Jacques Cheminade, French Presidential Candidate: Stop Terrorism at Its Source

July 16, 2016 (EIRNS)—Jacques Cheminade, French Presidential candidate and founder of Solidarité et Progrès party, today issued the following statement on his official candidacy website, Cheminade 2017. The translation was provided by his staff.

France has been hit, once again, by criminal terrorism.

And once again the President of the Republic, the Interior Minister and the Prime Minister expressed their sadness in grave tones and their willingness to fight terrorism, without, however, attacking the real causes of this barbarity.

The main cause is their complicity with a policy of supporting jihadism aimed to bring about the fall of Syria’s Bashar al-Assad government, devised by the United States, the United Kingdom, Saudi Arabia, Qatar and Turkey, a policy which is now turning against us.

What is going on in Nice? Since 2014, it was known that the city had become a recruitment center for jihadists going to Syria. A report from the domestic security agency DGSI (General Direction for Domestic Security) even noted that Nice has become a "laboratory city" to identify and deal with "radicalization."

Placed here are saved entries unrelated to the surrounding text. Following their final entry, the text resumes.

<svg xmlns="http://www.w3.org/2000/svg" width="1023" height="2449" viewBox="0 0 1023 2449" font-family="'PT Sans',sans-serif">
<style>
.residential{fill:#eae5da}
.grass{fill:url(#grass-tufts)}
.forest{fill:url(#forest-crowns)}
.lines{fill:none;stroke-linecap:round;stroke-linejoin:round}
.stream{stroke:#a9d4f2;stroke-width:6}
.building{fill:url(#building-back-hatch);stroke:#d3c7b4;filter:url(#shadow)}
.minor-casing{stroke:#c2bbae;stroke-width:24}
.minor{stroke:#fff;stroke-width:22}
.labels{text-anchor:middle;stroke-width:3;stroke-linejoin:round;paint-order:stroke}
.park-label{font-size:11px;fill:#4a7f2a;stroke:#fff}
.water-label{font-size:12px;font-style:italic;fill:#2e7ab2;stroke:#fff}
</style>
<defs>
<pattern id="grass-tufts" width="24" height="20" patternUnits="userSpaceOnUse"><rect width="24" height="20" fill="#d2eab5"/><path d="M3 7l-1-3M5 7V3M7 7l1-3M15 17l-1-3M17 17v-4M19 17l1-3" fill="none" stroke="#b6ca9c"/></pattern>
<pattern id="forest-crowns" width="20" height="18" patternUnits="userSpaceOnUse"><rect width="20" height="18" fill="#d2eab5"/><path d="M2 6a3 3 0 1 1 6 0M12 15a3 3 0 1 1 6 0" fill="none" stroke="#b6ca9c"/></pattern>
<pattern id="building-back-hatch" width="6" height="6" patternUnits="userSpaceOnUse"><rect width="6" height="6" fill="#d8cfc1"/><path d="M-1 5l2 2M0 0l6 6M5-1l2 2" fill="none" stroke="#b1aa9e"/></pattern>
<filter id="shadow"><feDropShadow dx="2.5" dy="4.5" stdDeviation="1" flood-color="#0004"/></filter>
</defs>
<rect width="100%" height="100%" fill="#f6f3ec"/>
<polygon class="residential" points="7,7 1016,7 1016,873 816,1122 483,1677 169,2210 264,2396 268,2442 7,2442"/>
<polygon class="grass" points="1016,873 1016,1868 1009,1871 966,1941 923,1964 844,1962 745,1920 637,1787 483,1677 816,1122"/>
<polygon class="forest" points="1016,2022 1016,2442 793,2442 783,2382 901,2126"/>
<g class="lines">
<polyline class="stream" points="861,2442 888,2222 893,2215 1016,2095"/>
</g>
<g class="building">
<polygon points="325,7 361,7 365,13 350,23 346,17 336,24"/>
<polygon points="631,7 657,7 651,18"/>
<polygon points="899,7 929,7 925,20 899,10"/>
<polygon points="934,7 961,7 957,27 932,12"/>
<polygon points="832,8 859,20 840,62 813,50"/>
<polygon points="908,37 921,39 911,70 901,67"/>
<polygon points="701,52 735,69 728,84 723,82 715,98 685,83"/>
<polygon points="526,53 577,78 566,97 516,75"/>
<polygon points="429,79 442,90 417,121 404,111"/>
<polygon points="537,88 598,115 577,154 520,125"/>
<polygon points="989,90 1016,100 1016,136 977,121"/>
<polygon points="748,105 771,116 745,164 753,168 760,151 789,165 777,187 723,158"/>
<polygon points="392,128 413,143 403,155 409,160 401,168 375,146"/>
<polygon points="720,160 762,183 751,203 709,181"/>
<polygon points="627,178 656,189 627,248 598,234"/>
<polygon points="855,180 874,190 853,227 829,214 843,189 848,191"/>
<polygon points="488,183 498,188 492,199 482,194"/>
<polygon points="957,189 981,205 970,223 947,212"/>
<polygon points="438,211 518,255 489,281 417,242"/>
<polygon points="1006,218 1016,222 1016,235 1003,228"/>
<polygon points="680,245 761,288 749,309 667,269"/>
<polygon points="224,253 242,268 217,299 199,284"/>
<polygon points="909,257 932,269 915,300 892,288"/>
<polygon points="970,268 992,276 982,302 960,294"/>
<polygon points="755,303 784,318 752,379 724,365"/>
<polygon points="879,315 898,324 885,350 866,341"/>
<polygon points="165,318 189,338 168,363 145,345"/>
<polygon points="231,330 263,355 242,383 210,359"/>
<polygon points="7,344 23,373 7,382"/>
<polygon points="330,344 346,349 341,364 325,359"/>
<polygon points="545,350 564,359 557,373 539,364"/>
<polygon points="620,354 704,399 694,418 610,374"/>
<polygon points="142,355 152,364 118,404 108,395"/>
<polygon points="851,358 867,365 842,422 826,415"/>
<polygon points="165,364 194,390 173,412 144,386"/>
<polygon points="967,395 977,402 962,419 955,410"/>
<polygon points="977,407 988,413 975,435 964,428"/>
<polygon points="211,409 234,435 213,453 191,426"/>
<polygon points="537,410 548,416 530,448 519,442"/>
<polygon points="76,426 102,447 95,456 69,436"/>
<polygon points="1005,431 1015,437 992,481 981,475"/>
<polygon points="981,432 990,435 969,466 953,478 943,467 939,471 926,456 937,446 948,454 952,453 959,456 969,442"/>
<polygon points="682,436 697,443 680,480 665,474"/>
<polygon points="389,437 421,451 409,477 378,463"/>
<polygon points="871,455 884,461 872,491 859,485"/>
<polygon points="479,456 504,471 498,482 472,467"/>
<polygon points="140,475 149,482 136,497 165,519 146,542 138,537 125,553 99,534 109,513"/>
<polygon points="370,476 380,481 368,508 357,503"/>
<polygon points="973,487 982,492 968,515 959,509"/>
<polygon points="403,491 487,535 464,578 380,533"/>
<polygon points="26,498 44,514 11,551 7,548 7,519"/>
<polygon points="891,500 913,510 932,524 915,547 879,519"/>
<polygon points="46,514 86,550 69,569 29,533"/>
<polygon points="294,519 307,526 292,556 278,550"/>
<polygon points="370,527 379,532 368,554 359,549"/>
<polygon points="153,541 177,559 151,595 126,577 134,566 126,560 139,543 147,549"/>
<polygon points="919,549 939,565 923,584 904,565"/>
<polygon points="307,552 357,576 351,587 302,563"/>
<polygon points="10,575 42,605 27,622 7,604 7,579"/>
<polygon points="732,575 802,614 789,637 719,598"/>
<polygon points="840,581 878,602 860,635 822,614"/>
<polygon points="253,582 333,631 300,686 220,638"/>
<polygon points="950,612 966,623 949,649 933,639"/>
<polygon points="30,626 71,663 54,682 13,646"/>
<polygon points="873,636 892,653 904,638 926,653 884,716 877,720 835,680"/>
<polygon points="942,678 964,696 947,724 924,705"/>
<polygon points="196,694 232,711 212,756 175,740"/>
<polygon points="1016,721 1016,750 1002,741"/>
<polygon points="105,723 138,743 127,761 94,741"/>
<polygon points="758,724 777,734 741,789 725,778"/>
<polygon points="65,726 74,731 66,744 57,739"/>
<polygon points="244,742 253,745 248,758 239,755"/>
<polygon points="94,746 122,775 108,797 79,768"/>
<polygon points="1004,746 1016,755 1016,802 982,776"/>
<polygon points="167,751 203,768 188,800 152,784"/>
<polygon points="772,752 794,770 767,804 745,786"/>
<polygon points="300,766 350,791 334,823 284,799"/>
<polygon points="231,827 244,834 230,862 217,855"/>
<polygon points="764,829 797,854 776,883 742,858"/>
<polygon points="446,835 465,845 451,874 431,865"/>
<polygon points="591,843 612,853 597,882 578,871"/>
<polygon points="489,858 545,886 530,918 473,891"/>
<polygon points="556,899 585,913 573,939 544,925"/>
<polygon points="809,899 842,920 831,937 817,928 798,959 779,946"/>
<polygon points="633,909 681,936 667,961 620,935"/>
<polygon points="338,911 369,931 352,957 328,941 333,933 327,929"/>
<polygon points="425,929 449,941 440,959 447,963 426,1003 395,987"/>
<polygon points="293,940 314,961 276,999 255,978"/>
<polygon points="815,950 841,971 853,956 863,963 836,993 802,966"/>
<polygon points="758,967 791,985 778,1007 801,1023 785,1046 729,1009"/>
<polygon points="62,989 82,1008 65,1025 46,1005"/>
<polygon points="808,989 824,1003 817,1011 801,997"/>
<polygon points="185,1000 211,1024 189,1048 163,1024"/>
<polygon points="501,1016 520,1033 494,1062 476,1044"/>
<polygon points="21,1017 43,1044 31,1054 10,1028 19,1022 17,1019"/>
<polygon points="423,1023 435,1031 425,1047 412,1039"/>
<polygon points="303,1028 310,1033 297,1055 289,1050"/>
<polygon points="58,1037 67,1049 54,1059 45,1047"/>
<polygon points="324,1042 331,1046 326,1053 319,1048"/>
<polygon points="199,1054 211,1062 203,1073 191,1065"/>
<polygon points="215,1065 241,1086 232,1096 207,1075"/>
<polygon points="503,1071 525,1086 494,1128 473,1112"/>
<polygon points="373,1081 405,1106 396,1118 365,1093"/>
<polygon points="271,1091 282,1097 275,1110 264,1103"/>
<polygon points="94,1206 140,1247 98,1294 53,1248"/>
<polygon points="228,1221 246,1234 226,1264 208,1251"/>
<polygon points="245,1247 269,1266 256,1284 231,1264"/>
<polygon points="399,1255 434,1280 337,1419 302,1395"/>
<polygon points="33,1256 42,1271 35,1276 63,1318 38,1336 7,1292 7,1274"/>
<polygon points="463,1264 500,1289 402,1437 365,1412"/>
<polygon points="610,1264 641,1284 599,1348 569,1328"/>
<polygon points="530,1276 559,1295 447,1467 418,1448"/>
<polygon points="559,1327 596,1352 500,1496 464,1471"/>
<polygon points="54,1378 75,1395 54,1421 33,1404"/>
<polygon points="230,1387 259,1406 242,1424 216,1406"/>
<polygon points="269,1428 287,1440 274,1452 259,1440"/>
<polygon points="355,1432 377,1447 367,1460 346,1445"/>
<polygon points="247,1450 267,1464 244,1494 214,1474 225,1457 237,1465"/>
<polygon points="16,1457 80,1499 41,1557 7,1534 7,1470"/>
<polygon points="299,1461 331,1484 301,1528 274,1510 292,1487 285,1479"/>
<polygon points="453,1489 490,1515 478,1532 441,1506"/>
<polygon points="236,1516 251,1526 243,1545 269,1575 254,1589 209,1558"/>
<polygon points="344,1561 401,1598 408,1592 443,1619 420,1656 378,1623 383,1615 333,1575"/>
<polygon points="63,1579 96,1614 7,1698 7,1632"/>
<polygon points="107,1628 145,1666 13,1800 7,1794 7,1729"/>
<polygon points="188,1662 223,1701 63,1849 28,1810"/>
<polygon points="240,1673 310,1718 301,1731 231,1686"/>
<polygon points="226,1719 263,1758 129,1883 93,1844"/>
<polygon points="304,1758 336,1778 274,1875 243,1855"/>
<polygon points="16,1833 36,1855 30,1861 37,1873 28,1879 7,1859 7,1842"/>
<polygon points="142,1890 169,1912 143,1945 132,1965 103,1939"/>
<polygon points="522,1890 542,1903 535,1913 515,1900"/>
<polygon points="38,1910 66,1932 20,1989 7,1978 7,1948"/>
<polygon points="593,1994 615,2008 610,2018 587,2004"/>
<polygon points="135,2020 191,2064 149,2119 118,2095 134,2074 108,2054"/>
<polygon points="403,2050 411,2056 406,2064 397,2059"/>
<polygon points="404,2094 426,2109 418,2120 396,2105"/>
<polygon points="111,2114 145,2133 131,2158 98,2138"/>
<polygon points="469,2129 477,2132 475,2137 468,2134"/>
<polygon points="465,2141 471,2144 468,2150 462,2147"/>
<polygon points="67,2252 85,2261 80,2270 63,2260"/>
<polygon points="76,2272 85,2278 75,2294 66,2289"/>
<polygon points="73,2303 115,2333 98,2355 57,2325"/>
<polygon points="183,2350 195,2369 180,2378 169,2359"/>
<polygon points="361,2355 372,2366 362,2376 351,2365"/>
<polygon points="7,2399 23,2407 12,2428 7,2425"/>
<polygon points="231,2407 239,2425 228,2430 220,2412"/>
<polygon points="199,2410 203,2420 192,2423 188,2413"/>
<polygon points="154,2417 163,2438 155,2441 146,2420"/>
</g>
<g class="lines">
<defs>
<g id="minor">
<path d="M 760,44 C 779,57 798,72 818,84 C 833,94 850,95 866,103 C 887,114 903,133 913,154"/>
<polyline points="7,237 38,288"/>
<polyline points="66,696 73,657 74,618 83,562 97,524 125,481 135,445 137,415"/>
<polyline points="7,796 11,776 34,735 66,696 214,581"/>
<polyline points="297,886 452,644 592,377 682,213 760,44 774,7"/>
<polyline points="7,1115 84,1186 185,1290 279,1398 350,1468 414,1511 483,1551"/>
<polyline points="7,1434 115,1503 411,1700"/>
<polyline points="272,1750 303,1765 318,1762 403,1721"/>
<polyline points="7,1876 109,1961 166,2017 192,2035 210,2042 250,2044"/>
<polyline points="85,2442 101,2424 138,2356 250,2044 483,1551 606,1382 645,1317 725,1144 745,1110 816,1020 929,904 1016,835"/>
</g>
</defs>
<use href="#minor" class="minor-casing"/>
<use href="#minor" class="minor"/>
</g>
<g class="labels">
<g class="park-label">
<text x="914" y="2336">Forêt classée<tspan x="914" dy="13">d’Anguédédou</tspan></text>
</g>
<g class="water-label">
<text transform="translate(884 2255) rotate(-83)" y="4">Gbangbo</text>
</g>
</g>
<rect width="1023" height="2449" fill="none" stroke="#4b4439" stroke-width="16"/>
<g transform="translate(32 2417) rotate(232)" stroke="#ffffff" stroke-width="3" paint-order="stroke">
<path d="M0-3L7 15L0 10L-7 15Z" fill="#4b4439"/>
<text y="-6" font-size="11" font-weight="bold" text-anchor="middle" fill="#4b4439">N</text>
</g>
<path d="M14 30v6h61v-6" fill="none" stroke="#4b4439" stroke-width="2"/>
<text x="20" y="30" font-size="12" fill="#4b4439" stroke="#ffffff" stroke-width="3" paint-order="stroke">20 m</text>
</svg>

It was from Nice that Omar Osman, a Franco-Senegalese gangster who converted to Islam, recruited his brigade of 50 to 80 Frenchmen, to fight in Syria within the Al-Nusra Front (al-Qaeda in Syria), about which in 2012 our then Foreign Affairs Minister Laurent Fabius said, with inappropriate enthusiasm that it was "doing a good job" fighting Assad.

It is also in Nice that it was revealed that potential jihadists were coming and going, travelling with Saudi Arabian diplomatic suitcases. On April 7th, Mayor Christian Estrosi, told to RTL radio’s Olivier Mazerolle in an interview, that in August 2015 two people listed on the S-file of radicalized individuals requiring the highest-level surveillance, had entered France "in a Saudi Arabian convoy" and "that they benefitted from a total exemption of inspection" at Nice’s international airport. Asked by his host whether the airport security police had been forced to let them through, Estrosi responded: "Yes, and I know that some of them are very upset, and they let be it known and had to suffer consequences."

The government can no longer drag its feet on this question, at the risk of ending up like Tony Blair, today or tomorrow, where they will have to explain their actions before a Chilcot Commission, or worse, before a court of law.

The time has come to rapidly reestablish our relations with Bashar al-Assad to undertake the rebuilding and reconstruction of Syria; to work alongside Russia to fight the terrorist threat together; and to strongly induce the United States to do likewise.

Our police, our military, our reservists, and medical caregivers taught Nice a lesson in solidarity and of civic-mindedness. Let us be worthy of their attachment to the values of the Republic and respect for the victims, in order to stop the sinister train of attacks and to avert the specter of division in our country, a rampant radicalization which would overturn the deep balance of our desire to live together.